■ Data extract
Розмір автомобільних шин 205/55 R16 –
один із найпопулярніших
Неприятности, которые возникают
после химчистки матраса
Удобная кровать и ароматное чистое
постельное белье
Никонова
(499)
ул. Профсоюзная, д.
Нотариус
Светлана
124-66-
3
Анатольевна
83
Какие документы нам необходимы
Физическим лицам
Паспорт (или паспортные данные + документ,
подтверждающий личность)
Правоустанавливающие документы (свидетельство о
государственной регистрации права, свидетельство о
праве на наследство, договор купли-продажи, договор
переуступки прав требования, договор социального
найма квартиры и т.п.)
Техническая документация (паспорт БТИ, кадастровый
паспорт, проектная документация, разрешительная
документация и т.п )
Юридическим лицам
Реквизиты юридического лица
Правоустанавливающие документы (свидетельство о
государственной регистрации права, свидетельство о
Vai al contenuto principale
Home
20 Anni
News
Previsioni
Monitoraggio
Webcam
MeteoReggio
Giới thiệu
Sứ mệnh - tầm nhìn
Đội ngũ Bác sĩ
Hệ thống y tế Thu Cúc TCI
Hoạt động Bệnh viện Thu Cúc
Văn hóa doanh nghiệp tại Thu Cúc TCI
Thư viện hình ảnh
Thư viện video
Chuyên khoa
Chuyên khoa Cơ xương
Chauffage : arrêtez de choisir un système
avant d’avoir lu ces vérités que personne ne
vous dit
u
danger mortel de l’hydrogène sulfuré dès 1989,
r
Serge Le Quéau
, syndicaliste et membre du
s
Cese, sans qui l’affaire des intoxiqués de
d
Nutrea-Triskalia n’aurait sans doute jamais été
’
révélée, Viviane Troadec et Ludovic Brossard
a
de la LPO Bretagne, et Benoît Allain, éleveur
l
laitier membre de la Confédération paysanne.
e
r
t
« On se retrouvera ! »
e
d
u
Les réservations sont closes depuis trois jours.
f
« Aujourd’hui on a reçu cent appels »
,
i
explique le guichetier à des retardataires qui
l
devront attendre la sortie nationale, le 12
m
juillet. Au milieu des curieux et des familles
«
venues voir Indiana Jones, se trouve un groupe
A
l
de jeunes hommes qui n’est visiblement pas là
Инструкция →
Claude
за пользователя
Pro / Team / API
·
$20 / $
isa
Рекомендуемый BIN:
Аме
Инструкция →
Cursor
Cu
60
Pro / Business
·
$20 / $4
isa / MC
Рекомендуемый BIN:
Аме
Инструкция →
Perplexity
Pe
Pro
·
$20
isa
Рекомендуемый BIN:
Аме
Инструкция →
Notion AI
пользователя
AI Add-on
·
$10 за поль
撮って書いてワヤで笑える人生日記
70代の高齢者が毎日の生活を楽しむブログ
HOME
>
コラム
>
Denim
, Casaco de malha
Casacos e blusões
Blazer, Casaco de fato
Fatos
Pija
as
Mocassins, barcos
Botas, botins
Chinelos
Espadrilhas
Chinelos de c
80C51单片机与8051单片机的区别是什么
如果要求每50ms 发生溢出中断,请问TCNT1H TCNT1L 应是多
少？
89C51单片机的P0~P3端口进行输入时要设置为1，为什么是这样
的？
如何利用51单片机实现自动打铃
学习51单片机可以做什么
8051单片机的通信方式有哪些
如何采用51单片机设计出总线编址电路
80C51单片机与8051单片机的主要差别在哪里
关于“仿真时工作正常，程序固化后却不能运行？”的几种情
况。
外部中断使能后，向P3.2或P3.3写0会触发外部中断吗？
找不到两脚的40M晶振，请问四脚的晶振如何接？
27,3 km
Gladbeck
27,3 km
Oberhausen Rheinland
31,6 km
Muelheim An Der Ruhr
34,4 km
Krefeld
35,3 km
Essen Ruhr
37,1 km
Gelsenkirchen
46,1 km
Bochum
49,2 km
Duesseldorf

■ What to do
Please retype all of the material above line for line, with no changes.

■ Answer below
Розмір автомобільних шин 205/55 R16 –
один із найпопулярніших
Неприятности, которые возникают
после химчистки матраса
Удобная кровать и ароматное чистое
постельное белье
Никонова
(499)
ул. Профсоюзная, д.
Нотариус
Светлана
124-66-
3
Анатольевна
83
Какие документы нам необходимы
Физическим лицам
Паспорт (или паспортные данные + документ,
подтверждающий личность)
Правоустанавливающие документы (свидетельство о
государственной регистрации права, свидетельство о
праве на наследство, договор купли-продажи, договор
переуступки прав требования, договор социального
найма квартиры и т.п.)
Техническая документация (паспорт БТИ, кадастровый
паспорт, проектная документация, разрешительная
документация и т.п )
Юридическим лицам
Реквизиты юридического лица
Правоустанавливающие документы (свидетельство о
государственной регистрации права, свидетельство о
Vai al contenuto principale
Home
20 Anni
News
Previsioni
Monitoraggio
Webcam
MeteoReggio
Giới thiệu
Sứ mệnh - tầm nhìn
Đội ngũ Bác sĩ
Hệ thống y tế Thu Cúc TCI
Hoạt động Bệnh viện Thu Cúc
Văn hóa doanh nghiệp tại Thu Cúc TCI
Thư viện hình ảnh
Thư viện video
Chuyên khoa
Chuyên khoa Cơ xương
Chauffage : arrêtez de choisir un système
avant d’avoir lu ces vérités que personne ne
vous dit
u
danger mortel de l’hydrogène sulfuré dès 1989,
r
Serge Le Quéau
, syndicaliste et membre du
s
Cese, sans qui l’affaire des intoxiqués de
d
Nutrea-Triskalia n’aurait sans doute jamais été
’
révélée, Viviane Troadec et Ludovic Brossard
a
de la LPO Bretagne, et Benoît Allain, éleveur
l
laitier membre de la Confédération paysanne.
e
r
t
« On se retrouvera ! »
e
d
u
Les réservations sont closes depuis trois jours.
f
« Aujourd’hui on a reçu cent appels »
,
i
explique le guichetier à des retardataires qui
l
devront attendre la sortie nationale, le 12
m
juillet. Au milieu des curieux et des familles
«
venues voir Indiana Jones, se trouve un groupe
A
l
de jeunes hommes qui n’est visiblement pas là
Инструкция →
Claude
за пользователя
Pro / Team / API
·
$20 / $
isa
Рекомендуемый BIN:
Аме
Инструкция →
Cursor
Cu
60
Pro / Business
·
$20 / $4
isa / MC
Рекомендуемый BIN:
Аме
Инструкция →
Perplexity
Pe
Pro
·
$20
isa
Рекомендуемый BIN:
Аме
Инструкция →
Notion AI
пользователя
AI Add-on
·
$10 за поль
撮って書いてワヤで笑える人生日記
70代の高齢者が毎日の生活を楽しむブログ
HOME
>
コラム
>
Denim
, Casaco de malha
Casacos e blusões
Blazer, Casaco de fato
Fatos
Pija
as
Mocassins, barcos
Botas, botins
Chinelos
Espadrilhas
Chinelos de c
80C51单片机与8051单片机的区别是什么
如果要求每50ms 发生溢出中断,请问TCNT1H TCNT1L 应是多
少？
89C51单片机的P0~P3端口进行输入时要设置为1，为什么是这样
的？
如何利用51单片机实现自动打铃
学习51单片机可以做什么
8051单片机的通信方式有哪些
如何采用51单片机设计出总线编址电路
80C51单片机与8051单片机的主要差别在哪里
关于“仿真时工作正常，程序固化后却不能运行？”的几种情
况。
外部中断使能后，向P3.2或P3.3写0会触发外部中断吗？
找不到两脚的40M晶振，请问四脚的晶振如何接？
27,3 km
Gladbeck
27,3 km
Oberhausen Rheinland
31,6 km
Muelheim An Der Ruhr
34,4 km
Krefeld
35,3 km
Essen Ruhr
37,1 km
Gelsenkirchen
46,1 km
Bochum
49,2 km
Duesseldorf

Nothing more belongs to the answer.